Florida Senate race headed for recount, incumbent says

EFE

The United States Senate race in Florida is headed for a recount after the Republican challenger's lead narrowed overnight, the longtime incumbent Democrat said on Wednesday.

"We are proceeding to a recount," Bill Nelson , who took office as senator in 2001, said in a brief statement.

The latest figures released by the Florida Division of Elections show Rick Scott with 50.19 percent of the vote (4,081,179 votes received), compared with Nelson's 49.81 percent (4,050,940 votes).

That margin of 0.38 percentage points is within the 0.5-percentage-point difference that, under state law, triggers an automatic recount.

Election Day on Tuesday closed with Scott, Florida's outgoing governor and a close ally of US President Donald Trump , giving a victory speech, although Nelson has not publicly conceded defeat.

Overall, the midterm elections produced a divided Congress, with the opposition Democrats retaking the House of Representatives for the first time since 2010 and the Republicans holding on to their majority in the Senate.

The 65-year-old Scott, a multi-millionaire businessman who poured more than $50 million of his own money into his Senate campaign, said in his speech that he would be the same hard-nosed politician in the Senate as he was in Florida's capital.

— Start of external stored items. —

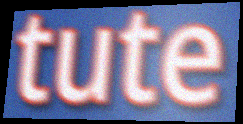
tute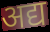
अद्य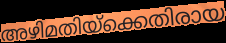
അഴിമതിയ്ക്കെതിരായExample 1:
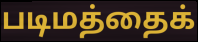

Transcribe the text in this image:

படிமத்தைக்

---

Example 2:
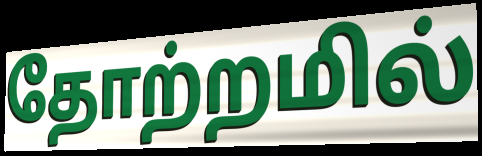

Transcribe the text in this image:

தோற்றமில்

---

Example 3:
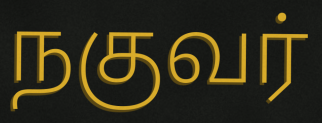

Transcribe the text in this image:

நகுவர்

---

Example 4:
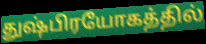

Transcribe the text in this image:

துஷ்பிரயோகத்தில்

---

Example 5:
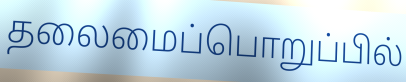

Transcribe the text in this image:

தலைமைப்பொறுப்பில்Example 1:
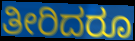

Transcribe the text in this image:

ತೀರಿದರೂ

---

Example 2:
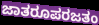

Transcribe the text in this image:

ಜಾತರೂಪರಜತಂ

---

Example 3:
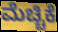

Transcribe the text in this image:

ಮೆಚ್ಚಿಕೆ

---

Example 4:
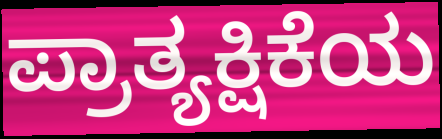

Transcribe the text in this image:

ಪ್ರಾತ್ಯಕ್ಷಿಕೆಯ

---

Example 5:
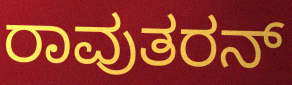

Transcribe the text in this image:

ರಾವುತರನ್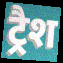
ट्रैश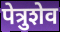
पेत्रुशेवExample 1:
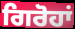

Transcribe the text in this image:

ਗਿਰੋਹਾਂ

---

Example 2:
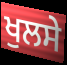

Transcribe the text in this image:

ਖੁਲਸੇ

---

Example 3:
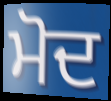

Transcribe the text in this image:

ਮੋਦ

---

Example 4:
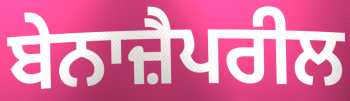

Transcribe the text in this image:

ਬੇਨਾਜ਼ੈਪਰੀਲ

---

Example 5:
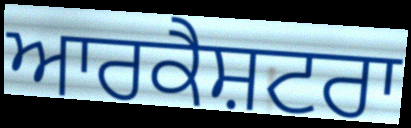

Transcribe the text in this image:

ਆਰਕੈਸ਼ਟਰਾ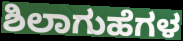
ಶಿಲಾಗುಹೆಗಳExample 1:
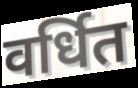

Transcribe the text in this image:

वर्धित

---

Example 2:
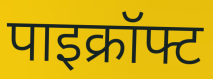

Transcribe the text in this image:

पाइक्रॉफ्ट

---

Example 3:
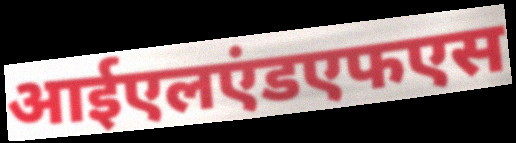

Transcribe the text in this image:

आईएलएंडएफएस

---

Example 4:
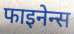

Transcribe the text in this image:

"I didn't go to Tallahassee eight years ago to be everybody's friend. I'm not going to (Washington) DC to win a popularity contest. I'm going to DC to get something done," Scott said, adding that as governor he had brought a "business perspective" to the governor's office and changed the direction of the state of Florida.

In a speech in which Scott sprinkled in some Spanish, he thanked all those who supported him, including President Trump, former President George W. Bush, Vice President Mike Pence and Florida's other senator, Republican Marco Rubio.

He also praised the current economic state of the US and Florida.

"Based on a lot of people's hard work, our national economy is growing. Our wages are up. And every country would love to have the economy of the USA. We are the envy of the world and Florida is the envy of the United States," Scott said.